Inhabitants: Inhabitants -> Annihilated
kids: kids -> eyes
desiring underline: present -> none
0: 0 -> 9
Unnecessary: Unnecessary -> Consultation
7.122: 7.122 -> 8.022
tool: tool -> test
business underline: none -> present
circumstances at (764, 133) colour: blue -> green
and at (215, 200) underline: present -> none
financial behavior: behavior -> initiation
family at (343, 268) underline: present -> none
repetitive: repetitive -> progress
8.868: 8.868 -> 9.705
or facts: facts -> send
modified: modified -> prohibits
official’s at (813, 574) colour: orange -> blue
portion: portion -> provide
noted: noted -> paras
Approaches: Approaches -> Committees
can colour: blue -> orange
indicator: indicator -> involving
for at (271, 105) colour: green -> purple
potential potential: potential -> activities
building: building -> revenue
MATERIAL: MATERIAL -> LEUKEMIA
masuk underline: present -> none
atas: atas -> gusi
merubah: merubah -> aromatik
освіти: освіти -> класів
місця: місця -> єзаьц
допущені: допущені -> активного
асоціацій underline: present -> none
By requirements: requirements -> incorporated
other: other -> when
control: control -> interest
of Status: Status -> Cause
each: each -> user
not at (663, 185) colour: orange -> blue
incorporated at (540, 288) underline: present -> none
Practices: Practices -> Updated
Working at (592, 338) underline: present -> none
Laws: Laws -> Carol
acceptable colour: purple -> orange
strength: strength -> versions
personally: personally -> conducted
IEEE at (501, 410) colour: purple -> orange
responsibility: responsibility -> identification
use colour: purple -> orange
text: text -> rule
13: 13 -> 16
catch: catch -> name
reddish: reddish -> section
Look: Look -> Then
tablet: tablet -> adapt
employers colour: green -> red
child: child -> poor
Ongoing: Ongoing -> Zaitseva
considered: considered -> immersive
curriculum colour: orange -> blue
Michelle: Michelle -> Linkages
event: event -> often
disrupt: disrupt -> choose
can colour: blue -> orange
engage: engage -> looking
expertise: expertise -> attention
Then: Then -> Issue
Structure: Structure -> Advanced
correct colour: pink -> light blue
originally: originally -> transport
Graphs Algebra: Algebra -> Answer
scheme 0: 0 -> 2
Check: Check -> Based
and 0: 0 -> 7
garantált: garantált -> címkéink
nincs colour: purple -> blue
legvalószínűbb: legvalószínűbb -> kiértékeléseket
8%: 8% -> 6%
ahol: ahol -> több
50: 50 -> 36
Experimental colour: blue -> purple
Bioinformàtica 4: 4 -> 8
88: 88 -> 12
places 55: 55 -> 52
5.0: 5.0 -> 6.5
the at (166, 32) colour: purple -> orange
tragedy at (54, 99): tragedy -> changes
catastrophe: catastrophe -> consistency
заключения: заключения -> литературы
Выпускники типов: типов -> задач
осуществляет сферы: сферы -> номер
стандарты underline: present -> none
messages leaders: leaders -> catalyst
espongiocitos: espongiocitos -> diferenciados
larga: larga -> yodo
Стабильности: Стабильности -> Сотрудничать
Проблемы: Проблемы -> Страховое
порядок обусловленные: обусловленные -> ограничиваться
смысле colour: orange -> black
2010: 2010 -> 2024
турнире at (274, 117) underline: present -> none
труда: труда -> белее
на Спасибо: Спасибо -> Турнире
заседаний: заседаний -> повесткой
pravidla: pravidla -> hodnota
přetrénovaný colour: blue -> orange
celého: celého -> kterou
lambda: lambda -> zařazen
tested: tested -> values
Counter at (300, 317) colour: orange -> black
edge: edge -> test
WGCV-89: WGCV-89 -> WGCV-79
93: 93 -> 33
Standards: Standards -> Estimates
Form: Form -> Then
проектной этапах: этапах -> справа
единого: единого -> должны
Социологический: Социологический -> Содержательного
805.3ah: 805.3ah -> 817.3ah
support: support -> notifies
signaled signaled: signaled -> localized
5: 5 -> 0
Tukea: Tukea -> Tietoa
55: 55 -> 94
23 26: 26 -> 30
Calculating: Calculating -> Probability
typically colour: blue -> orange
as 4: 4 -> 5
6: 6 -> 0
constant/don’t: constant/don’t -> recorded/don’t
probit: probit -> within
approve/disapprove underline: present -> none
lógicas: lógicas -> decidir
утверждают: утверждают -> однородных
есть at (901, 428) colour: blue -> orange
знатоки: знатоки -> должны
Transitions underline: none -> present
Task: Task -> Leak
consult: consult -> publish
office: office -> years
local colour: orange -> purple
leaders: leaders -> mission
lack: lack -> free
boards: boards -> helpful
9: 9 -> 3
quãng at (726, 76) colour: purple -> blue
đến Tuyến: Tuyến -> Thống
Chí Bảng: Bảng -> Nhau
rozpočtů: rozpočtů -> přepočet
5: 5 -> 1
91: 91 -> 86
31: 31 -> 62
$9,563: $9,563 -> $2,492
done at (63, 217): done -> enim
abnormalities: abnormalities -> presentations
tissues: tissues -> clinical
**********
Exercise brief >> Please repeat every line of the records above, word for word, with nothing added or changed.

Problem solution >>
Inhabitants: Inhabitants -> Annihilated
kids: kids -> eyes
desiring underline: present -> none
0: 0 -> 9
Unnecessary: Unnecessary -> Consultation
7.122: 7.122 -> 8.022
tool: tool -> test
business underline: none -> present
circumstances at (764, 133) colour: blue -> green
and at (215, 200) underline: present -> none
financial behavior: behavior -> initiation
family at (343, 268) underline: present -> none
repetitive: repetitive -> progress
8.868: 8.868 -> 9.705
or facts: facts -> send
modified: modified -> prohibits
official’s at (813, 574) colour: orange -> blue
portion: portion -> provide
noted: noted -> paras
Approaches: Approaches -> Committees
can colour: blue -> orange
indicator: indicator -> involving
for at (271, 105) colour: green -> purple
potential potential: potential -> activities
building: building -> revenue
MATERIAL: MATERIAL -> LEUKEMIA
masuk underline: present -> none
atas: atas -> gusi
merubah: merubah -> aromatik
освіти: освіти -> класів
місця: місця -> єзаьц
допущені: допущені -> активного
асоціацій underline: present -> none
By requirements: requirements -> incorporated
other: other -> when
control: control -> interest
of Status: Status -> Cause
each: each -> user
not at (663, 185) colour: orange -> blue
incorporated at (540, 288) underline: present -> none
Practices: Practices -> Updated
Working at (592, 338) underline: present -> none
Laws: Laws -> Carol
acceptable colour: purple -> orange
strength: strength -> versions
personally: personally -> conducted
IEEE at (501, 410) colour: purple -> orange
responsibility: responsibility -> identification
use colour: purple -> orange
text: text -> rule
13: 13 -> 16
catch: catch -> name
reddish: reddish -> section
Look: Look -> Then
tablet: tablet -> adapt
employers colour: green -> red
child: child -> poor
Ongoing: Ongoing -> Zaitseva
considered: considered -> immersive
curriculum colour: orange -> blue
Michelle: Michelle -> Linkages
event: event -> often
disrupt: disrupt -> choose
can colour: blue -> orange
engage: engage -> looking
expertise: expertise -> attention
Then: Then -> Issue
Structure: Structure -> Advanced
correct colour: pink -> light blue
originally: originally -> transport
Graphs Algebra: Algebra -> Answer
scheme 0: 0 -> 2
Check: Check -> Based
and 0: 0 -> 7
garantált: garantált -> címkéink
nincs colour: purple -> blue
legvalószínűbb: legvalószínűbb -> kiértékeléseket
8%: 8% -> 6%
ahol: ahol -> több
50: 50 -> 36
Experimental colour: blue -> purple
Bioinformàtica 4: 4 -> 8
88: 88 -> 12
places 55: 55 -> 52
5.0: 5.0 -> 6.5
the at (166, 32) colour: purple -> orange
tragedy at (54, 99): tragedy -> changes
catastrophe: catastrophe -> consistency
заключения: заключения -> литературы
Выпускники типов: типов -> задач
осуществляет сферы: сферы -> номер
стандарты underline: present -> none
messages leaders: leaders -> catalyst
espongiocitos: espongiocitos -> diferenciados
larga: larga -> yodo
Стабильности: Стабильности -> Сотрудничать
Проблемы: Проблемы -> Страховое
порядок обусловленные: обусловленные -> ограничиваться
смысле colour: orange -> black
2010: 2010 -> 2024
турнире at (274, 117) underline: present -> none
труда: труда -> белее
на Спасибо: Спасибо -> Турнире
заседаний: заседаний -> повесткой
pravidla: pravidla -> hodnota
přetrénovaný colour: blue -> orange
celého: celého -> kterou
lambda: lambda -> zařazen
tested: tested -> values
Counter at (300, 317) colour: orange -> black
edge: edge -> test
WGCV-89: WGCV-89 -> WGCV-79
93: 93 -> 33
Standards: Standards -> Estimates
Form: Form -> Then
проектной этапах: этапах -> справа
единого: единого -> должны
Социологический: Социологический -> Содержательного
805.3ah: 805.3ah -> 817.3ah
support: support -> notifies
signaled signaled: signaled -> localized
5: 5 -> 0
Tukea: Tukea -> Tietoa
55: 55 -> 94
23 26: 26 -> 30
Calculating: Calculating -> Probability
typically colour: blue -> orange
as 4: 4 -> 5
6: 6 -> 0
constant/don’t: constant/don’t -> recorded/don’t
probit: probit -> within
approve/disapprove underline: present -> none
lógicas: lógicas -> decidir
утверждают: утверждают -> однородных
есть at (901, 428) colour: blue -> orange
знатоки: знатоки -> должны
Transitions underline: none -> present
Task: Task -> Leak
consult: consult -> publish
office: office -> years
local colour: orange -> purple
leaders: leaders -> mission
lack: lack -> free
boards: boards -> helpful
9: 9 -> 3
quãng at (726, 76) colour: purple -> blue
đến Tuyến: Tuyến -> Thống
Chí Bảng: Bảng -> Nhau
rozpočtů: rozpočtů -> přepočet
5: 5 -> 1
91: 91 -> 86
31: 31 -> 62
$9,563: $9,563 -> $2,492
done at (63, 217): done -> enim
abnormalities: abnormalities -> presentations
tissues: tissues -> clinical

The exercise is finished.